• _Exercise details_
Copy out the item lines below unchanged, starting at the line that contains "scientific name: Petrorhagia saxifraga" and ending with the line that contains "genus: Chenopodium", with both of those lines included.

___ Given records

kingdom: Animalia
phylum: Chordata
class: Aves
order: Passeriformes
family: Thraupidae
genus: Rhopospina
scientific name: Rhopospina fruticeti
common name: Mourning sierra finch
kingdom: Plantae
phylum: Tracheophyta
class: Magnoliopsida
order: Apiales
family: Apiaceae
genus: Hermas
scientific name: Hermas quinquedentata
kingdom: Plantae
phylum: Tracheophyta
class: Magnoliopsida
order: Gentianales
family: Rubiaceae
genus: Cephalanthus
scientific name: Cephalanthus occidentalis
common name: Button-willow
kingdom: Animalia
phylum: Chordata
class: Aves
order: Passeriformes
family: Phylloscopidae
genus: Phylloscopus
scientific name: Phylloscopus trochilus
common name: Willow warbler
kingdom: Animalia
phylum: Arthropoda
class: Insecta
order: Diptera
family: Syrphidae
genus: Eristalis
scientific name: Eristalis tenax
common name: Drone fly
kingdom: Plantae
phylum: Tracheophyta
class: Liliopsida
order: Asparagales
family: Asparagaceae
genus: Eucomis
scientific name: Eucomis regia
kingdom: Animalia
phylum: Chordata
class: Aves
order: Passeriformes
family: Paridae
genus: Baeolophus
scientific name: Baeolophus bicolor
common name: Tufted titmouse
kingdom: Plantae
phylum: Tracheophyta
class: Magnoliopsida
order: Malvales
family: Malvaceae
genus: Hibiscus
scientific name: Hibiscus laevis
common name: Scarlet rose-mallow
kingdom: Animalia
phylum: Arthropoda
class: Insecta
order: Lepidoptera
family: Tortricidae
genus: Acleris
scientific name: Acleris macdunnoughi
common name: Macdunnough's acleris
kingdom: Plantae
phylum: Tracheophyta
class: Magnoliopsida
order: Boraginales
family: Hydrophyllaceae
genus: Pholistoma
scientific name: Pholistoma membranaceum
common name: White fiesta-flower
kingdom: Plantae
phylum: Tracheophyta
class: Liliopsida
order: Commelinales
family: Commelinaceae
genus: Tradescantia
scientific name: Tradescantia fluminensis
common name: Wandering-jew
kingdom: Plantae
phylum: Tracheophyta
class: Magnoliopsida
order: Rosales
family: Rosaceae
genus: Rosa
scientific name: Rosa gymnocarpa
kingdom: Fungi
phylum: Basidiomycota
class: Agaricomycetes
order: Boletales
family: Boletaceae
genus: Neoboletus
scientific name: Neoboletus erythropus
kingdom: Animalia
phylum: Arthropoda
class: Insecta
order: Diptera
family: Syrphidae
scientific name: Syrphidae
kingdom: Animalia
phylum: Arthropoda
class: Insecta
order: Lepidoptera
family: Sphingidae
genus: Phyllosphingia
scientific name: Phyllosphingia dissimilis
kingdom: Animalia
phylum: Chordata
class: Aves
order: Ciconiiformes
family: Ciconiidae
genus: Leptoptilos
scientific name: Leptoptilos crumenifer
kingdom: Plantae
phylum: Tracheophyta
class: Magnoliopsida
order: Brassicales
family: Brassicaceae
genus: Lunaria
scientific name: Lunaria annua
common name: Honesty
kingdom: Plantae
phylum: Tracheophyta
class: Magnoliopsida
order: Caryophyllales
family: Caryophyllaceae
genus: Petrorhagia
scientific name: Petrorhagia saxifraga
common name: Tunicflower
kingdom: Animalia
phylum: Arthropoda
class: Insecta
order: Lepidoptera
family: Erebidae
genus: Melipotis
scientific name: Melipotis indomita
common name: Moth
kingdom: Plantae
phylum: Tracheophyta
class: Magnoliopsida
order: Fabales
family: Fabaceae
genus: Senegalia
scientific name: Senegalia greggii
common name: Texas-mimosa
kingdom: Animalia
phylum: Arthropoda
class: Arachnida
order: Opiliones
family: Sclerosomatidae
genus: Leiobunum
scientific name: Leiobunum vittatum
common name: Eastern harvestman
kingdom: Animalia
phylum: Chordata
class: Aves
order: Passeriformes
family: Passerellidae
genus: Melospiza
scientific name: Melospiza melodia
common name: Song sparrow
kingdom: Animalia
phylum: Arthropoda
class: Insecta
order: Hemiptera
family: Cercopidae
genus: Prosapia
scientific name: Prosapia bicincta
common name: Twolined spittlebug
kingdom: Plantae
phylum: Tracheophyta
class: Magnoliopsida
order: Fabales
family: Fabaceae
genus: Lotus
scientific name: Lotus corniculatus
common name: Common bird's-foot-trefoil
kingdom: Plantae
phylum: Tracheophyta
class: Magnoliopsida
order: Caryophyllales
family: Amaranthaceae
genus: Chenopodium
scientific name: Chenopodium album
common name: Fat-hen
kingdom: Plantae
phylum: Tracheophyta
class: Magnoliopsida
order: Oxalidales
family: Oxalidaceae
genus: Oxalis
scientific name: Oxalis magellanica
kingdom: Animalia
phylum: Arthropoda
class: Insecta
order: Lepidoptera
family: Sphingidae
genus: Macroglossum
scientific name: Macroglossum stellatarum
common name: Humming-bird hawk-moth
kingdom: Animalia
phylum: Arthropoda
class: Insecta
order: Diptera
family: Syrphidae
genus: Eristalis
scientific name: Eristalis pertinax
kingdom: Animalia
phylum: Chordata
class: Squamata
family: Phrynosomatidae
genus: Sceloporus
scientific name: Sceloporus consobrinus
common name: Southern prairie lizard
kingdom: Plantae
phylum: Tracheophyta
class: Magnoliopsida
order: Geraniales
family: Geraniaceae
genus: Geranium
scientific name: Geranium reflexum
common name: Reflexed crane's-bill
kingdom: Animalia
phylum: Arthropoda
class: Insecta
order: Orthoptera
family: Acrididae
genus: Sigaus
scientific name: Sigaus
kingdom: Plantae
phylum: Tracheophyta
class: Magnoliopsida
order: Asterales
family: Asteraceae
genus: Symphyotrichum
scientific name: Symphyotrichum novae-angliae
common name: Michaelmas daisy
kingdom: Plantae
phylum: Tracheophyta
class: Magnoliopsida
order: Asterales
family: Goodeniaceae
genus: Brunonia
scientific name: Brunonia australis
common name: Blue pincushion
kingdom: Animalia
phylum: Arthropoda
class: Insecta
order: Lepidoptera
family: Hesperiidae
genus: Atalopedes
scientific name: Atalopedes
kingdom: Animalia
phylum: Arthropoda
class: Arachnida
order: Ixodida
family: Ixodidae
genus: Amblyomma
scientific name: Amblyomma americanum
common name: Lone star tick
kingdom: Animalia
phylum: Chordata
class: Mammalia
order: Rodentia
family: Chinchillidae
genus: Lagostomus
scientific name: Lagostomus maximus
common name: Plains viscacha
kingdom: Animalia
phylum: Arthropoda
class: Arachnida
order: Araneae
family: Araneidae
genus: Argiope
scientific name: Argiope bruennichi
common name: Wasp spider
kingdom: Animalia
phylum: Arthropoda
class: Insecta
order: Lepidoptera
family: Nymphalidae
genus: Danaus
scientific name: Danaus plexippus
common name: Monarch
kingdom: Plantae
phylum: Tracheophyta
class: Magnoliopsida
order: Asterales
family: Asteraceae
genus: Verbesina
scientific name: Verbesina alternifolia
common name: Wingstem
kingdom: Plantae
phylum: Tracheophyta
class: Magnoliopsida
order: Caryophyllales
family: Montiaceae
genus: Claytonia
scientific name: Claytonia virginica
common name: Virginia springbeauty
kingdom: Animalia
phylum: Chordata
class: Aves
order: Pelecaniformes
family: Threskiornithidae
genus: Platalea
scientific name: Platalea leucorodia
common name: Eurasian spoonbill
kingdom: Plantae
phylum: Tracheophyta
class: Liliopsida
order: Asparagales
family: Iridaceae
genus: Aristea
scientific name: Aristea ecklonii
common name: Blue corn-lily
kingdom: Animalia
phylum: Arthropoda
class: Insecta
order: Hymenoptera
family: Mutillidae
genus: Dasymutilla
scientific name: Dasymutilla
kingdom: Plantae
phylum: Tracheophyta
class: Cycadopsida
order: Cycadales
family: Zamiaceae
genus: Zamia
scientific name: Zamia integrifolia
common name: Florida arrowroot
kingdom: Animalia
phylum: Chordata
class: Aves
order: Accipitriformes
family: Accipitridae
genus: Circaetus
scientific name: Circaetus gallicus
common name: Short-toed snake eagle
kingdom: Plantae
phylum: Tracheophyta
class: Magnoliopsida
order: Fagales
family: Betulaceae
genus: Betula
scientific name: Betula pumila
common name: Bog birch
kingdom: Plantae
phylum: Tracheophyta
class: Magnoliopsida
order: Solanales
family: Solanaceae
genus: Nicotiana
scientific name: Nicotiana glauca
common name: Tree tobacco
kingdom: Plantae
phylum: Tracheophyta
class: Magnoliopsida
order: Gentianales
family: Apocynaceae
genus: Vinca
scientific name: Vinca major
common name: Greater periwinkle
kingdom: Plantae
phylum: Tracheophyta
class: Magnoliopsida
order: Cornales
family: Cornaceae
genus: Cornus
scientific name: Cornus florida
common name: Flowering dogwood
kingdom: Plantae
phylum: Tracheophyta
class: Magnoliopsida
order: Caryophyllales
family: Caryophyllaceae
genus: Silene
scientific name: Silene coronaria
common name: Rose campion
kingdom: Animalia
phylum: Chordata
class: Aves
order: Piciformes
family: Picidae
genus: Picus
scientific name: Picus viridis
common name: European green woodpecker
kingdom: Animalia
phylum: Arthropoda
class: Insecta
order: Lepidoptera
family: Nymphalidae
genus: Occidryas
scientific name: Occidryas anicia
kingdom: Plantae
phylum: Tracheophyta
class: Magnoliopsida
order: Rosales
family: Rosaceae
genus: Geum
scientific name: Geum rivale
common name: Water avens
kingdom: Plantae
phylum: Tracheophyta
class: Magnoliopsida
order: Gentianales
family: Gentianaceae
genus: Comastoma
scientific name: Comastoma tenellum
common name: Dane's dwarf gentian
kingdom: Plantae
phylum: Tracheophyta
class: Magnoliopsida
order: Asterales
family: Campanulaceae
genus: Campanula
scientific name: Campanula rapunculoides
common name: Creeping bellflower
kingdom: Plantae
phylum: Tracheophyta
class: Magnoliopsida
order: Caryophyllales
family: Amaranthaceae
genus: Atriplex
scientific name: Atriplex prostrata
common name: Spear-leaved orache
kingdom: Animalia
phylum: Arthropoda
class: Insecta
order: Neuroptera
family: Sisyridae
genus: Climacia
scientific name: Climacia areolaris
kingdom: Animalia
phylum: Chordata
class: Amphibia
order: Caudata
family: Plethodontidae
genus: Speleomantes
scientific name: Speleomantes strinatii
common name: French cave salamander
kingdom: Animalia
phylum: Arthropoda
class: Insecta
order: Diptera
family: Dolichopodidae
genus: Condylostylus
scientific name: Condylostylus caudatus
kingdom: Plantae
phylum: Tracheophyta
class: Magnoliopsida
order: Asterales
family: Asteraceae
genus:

______

• _The response_
scientific name: Petrorhagia saxifraga
common name: Tunicflower
kingdom: Animalia
phylum: Arthropoda
class: Insecta
order: Lepidoptera
family: Erebidae
genus: Melipotis
scientific name: Melipotis indomita
common name: Moth
kingdom: Plantae
phylum: Tracheophyta
class: Magnoliopsida
order: Fabales
family: Fabaceae
genus: Senegalia
scientific name: Senegalia greggii
common name: Texas-mimosa
kingdom: Animalia
phylum: Arthropoda
class: Arachnida
order: Opiliones
family: Sclerosomatidae
genus: Leiobunum
scientific name: Leiobunum vittatum
common name: Eastern harvestman
kingdom: Animalia
phylum: Chordata
class: Aves
order: Passeriformes
family: Passerellidae
genus: Melospiza
scientific name: Melospiza melodia
common name: Song sparrow
kingdom: Animalia
phylum: Arthropoda
class: Insecta
order: Hemiptera
family: Cercopidae
genus: Prosapia
scientific name: Prosapia bicincta
common name: Twolined spittlebug
kingdom: Plantae
phylum: Tracheophyta
class: Magnoliopsida
order: Fabales
family: Fabaceae
genus: Lotus
scientific name: Lotus corniculatus
common name: Common bird's-foot-trefoil
kingdom: Plantae
phylum: Tracheophyta
class: Magnoliopsida
order: Caryophyllales
family: Amaranthaceae
genus: Chenopodium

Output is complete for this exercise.